Jillian Michaels on blast for making fatphobic comments about Lizzo
By Robin ZlotnickJan. 9 2020, Updated 8:06 a.m. ET
In an interview with AM2DM, a live morning show by BuzzFeed News, fitness guru Jillian Michaels, who rose to fame as a trainer on The Biggest Loser, drew intense criticism for her fatphobic and ignorant comments about Lizzo's body. The outspoken personal trainer has said before that she believes "obesity in itself is not something that should be glamorized."
She reiterated her shortsighted views on AM2DM when discussing Lizzo. "I love celebrities like Lizzo or Ashley Graham," host Alex Berg says in the clip, "who are really preaching self-acceptance. And I love that they're putting images out there that we don't normally get to see, of bodies that we don't get to see being celebrated." That's when Jillian Michaels interrupts with her nonsense.
"But why are we celebrating her body?" she asks. "Why does it matter? Why aren't we celebrating her music? 'Cause it isn't going to be awesome if she gets diabetes." It took the entirety of Twitter all of 0.01 seconds to jump all over that. I thought we were beyond making jokes about equating fatness and diabetes. I thought we all understood by now that fatness itself is not an indicator of health.

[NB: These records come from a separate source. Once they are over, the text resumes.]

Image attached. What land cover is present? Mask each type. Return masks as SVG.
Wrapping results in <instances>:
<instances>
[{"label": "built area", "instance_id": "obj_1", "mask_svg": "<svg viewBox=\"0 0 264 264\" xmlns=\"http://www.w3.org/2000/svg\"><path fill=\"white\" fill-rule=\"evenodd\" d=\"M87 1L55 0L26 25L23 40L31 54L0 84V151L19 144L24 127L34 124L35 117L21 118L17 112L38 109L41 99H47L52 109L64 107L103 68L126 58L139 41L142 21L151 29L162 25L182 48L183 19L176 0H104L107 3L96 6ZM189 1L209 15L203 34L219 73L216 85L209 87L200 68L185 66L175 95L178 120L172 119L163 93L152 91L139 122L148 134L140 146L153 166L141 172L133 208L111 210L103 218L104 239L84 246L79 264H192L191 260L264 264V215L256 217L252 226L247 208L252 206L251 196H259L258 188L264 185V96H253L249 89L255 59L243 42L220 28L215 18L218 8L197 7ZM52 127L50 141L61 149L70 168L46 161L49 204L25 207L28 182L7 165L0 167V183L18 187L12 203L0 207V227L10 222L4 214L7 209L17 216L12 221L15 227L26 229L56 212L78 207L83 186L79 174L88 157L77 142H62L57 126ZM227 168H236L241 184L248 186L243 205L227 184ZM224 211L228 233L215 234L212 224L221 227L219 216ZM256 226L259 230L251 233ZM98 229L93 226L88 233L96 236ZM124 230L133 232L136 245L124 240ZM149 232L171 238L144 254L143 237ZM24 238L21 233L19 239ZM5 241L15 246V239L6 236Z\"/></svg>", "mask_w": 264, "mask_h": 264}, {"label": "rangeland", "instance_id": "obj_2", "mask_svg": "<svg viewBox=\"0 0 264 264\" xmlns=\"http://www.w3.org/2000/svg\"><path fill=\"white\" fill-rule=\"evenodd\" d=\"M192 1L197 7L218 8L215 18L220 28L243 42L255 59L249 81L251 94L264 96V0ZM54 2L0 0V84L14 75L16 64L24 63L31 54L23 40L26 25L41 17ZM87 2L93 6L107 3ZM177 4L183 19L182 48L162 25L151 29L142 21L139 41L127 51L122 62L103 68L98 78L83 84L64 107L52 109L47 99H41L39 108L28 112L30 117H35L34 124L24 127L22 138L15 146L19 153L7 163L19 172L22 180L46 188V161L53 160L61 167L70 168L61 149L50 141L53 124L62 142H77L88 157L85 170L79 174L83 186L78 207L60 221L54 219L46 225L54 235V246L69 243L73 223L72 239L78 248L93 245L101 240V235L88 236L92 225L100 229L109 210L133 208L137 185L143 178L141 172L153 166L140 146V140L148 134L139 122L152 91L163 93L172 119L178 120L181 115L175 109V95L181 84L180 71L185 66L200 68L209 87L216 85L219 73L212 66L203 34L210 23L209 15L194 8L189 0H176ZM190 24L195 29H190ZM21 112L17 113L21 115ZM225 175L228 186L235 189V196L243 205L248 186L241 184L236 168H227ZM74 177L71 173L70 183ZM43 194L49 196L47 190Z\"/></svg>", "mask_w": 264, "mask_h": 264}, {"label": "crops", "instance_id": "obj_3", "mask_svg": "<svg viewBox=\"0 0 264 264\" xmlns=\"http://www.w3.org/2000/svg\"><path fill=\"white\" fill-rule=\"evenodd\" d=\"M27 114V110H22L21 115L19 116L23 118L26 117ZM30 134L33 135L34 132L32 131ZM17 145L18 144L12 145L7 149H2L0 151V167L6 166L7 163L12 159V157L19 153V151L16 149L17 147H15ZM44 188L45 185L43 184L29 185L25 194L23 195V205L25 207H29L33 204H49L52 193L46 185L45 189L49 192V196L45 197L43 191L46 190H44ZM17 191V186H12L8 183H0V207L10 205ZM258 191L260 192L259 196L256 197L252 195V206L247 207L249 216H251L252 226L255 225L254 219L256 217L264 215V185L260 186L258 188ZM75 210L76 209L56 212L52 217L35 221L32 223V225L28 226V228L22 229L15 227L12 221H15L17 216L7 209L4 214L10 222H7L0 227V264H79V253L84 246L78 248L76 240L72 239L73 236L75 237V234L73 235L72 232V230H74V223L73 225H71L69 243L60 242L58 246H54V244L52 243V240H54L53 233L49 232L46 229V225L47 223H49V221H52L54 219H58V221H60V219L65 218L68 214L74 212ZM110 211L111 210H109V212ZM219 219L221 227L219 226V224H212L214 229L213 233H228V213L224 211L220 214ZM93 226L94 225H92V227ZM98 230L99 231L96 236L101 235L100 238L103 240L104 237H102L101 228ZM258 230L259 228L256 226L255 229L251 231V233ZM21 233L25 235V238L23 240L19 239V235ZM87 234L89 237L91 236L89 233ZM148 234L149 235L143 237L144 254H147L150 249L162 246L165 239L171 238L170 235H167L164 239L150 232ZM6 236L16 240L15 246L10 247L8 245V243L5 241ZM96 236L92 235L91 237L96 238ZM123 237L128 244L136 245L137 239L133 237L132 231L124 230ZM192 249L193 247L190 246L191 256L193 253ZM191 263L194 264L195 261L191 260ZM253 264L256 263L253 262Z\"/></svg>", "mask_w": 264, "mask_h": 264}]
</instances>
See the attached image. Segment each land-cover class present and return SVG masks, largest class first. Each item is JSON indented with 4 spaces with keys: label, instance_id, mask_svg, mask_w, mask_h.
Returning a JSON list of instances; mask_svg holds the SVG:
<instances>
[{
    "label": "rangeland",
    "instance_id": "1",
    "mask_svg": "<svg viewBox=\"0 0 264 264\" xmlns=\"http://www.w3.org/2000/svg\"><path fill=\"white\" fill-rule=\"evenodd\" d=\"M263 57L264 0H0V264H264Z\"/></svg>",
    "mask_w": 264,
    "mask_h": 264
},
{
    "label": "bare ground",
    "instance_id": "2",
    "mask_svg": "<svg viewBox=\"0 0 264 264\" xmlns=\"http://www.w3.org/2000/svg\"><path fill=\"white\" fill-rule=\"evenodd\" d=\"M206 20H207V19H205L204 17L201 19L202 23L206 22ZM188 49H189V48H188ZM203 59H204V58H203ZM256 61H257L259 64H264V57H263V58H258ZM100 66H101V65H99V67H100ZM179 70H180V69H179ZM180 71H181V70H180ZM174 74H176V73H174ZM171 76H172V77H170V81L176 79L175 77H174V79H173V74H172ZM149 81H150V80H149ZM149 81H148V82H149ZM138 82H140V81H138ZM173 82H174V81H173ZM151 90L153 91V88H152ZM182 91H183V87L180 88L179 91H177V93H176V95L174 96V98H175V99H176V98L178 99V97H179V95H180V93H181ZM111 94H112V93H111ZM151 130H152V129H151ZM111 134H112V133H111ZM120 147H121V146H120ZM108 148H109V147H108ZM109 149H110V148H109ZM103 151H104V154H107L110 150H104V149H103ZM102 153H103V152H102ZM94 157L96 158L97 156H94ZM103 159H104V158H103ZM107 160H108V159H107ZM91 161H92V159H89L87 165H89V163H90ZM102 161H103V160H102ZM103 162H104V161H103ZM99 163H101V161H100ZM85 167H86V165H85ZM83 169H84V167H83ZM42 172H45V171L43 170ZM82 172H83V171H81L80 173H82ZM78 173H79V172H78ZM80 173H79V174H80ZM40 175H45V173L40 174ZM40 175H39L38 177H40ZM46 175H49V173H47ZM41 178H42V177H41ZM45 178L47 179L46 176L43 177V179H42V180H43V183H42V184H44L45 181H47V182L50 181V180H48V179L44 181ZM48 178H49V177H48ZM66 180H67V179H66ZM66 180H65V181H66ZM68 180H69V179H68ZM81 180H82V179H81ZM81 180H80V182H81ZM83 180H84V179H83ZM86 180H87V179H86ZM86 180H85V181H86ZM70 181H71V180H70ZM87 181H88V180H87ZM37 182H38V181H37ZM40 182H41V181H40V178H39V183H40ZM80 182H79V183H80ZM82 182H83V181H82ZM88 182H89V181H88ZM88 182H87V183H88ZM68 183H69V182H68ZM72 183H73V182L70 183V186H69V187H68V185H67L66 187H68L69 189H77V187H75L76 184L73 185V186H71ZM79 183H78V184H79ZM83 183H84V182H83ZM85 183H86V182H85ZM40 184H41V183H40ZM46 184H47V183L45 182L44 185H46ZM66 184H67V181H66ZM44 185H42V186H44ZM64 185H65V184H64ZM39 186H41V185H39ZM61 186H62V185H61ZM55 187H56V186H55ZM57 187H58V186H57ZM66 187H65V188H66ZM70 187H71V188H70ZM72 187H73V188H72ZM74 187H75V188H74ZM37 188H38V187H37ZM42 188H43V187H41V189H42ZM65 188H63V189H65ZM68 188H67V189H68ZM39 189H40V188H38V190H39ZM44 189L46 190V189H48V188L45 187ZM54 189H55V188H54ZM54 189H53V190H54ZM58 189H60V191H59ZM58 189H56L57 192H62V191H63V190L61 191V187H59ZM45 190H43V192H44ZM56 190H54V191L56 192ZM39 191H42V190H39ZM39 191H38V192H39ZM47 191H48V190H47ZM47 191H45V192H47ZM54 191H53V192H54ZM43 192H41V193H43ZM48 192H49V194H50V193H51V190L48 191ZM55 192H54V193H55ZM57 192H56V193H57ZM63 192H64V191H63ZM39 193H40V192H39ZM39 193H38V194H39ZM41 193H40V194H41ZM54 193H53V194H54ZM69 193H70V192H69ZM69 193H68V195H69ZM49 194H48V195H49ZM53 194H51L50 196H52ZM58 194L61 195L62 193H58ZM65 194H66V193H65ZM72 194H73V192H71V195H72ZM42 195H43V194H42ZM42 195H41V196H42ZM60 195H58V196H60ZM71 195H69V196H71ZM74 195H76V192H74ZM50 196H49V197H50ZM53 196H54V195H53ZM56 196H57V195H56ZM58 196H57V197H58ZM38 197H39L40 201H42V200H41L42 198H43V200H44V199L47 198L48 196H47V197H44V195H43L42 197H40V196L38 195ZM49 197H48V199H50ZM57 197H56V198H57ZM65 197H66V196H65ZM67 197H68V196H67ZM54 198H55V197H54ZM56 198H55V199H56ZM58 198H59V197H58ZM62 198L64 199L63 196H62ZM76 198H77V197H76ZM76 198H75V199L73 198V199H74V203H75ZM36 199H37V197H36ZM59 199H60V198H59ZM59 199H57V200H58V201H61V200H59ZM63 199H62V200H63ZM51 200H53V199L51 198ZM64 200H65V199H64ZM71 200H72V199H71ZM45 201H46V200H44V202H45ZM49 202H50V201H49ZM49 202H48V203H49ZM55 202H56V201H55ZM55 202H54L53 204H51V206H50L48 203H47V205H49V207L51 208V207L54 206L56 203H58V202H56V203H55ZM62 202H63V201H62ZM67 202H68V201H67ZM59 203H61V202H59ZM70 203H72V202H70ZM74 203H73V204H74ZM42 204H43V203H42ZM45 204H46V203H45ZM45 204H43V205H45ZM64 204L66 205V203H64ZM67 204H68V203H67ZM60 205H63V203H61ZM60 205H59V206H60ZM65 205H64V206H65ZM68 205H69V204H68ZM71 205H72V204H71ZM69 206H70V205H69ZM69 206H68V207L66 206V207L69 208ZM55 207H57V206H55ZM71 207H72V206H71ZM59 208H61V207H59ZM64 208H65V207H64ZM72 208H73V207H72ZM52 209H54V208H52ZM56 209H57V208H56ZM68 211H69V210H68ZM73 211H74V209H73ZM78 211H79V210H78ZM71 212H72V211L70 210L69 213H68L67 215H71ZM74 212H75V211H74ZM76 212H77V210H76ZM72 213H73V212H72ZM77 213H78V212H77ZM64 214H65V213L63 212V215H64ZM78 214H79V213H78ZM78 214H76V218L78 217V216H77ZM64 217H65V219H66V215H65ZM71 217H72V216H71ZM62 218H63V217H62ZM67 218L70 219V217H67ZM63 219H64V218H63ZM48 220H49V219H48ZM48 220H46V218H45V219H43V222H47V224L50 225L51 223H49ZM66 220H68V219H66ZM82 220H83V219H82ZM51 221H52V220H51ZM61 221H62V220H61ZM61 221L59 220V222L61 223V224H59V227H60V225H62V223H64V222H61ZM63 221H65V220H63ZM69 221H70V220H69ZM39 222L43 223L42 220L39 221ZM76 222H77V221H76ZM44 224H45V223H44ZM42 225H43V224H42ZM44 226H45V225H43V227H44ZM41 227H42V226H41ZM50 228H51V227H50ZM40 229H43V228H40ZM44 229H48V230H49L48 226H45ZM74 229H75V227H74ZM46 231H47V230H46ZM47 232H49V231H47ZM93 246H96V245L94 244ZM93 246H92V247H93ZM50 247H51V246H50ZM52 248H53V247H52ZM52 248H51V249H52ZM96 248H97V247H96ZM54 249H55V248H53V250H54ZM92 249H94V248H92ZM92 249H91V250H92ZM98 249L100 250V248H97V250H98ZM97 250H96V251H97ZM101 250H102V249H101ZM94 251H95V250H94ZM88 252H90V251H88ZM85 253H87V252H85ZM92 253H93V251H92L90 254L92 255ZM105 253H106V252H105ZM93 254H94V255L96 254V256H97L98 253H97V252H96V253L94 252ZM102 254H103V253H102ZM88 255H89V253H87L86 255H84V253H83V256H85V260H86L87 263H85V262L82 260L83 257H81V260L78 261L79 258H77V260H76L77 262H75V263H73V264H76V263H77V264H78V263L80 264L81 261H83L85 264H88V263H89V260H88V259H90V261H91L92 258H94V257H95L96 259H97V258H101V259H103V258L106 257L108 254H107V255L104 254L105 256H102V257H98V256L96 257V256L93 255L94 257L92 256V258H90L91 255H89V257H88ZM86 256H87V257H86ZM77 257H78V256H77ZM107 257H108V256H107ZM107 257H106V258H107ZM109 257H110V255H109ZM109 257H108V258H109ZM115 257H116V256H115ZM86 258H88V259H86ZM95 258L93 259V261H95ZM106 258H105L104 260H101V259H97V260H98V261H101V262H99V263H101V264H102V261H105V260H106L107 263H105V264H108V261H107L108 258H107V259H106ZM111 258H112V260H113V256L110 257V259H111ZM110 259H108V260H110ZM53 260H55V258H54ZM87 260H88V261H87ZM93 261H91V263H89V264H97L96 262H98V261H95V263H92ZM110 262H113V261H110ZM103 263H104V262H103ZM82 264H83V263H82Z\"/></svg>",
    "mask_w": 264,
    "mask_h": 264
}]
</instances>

However, that's evidently not the case. All Jillian Michaels' comments will do is reinforce harmful, outdated ideas about bodily health. One Twitter user wrote, "More people die from complications of anorexia than any other mental illness, but sure, let's ask for Lizzo's blood work."
"The only reason we know who Jillian Michaels is," another person wrote, "is because of a reality show where people used incredibly unhealthy practices in order to lose as much weight as possible — not to become the most physically fit or to get the healthiest vitals — in a dangerously short time." She's not exactly the pillar of health excellence and fitness knowledge she purports to be.
Google "Health at Every Size." Focusing on losing weight alone is not a guaranteed path to better health. People of every single size have their very own, personal health issues that have nothing to do with the size of their bodies.
Not to mention, Lizzo sweats and moves around every night on stage for hours on end. Her body size has absolutely nothing to do with what's going on inside of it, and it's unacceptable for Jillian Michaels to assume she knows anything about Lizzo's health.
The video of the clip has hundreds and hundreds of responses, most from people who understand that the ideas that Jillian Michaels is spouting in this interview are not just untrue but harmful to those who may still struggle with body-image issues. People like Lizzo, who are demonstrating that you can and should be comfortable in your own skin, are doing far more good for people's health than Jillian Michaels is.
Author and comedian Sara Benincasa wrote a particularly incisive thread in response to this interview. And one point she brings up that has been all but ignored is the race factor. White women so often feel entitled to pass judgment on black bodies, particularly those that belong to strong, black women.
Lizzo has repeatedly been the center of conversations about the policing of black women particularly because she lives unapologetically and because she is strong and loud and proud and shows off her body. Jillian Michaels might not conscious about her jump to criticize black women, but it happens nonetheless.
We still have aways to go to combat fatphobia, outdated views of health and the moral superiority of thinness, and racism, and Jillian Michaels' comments during the AM2DM interview are a stark reminder of that fact. Thank goodness there were thousands of voices there at the ready to drown her out.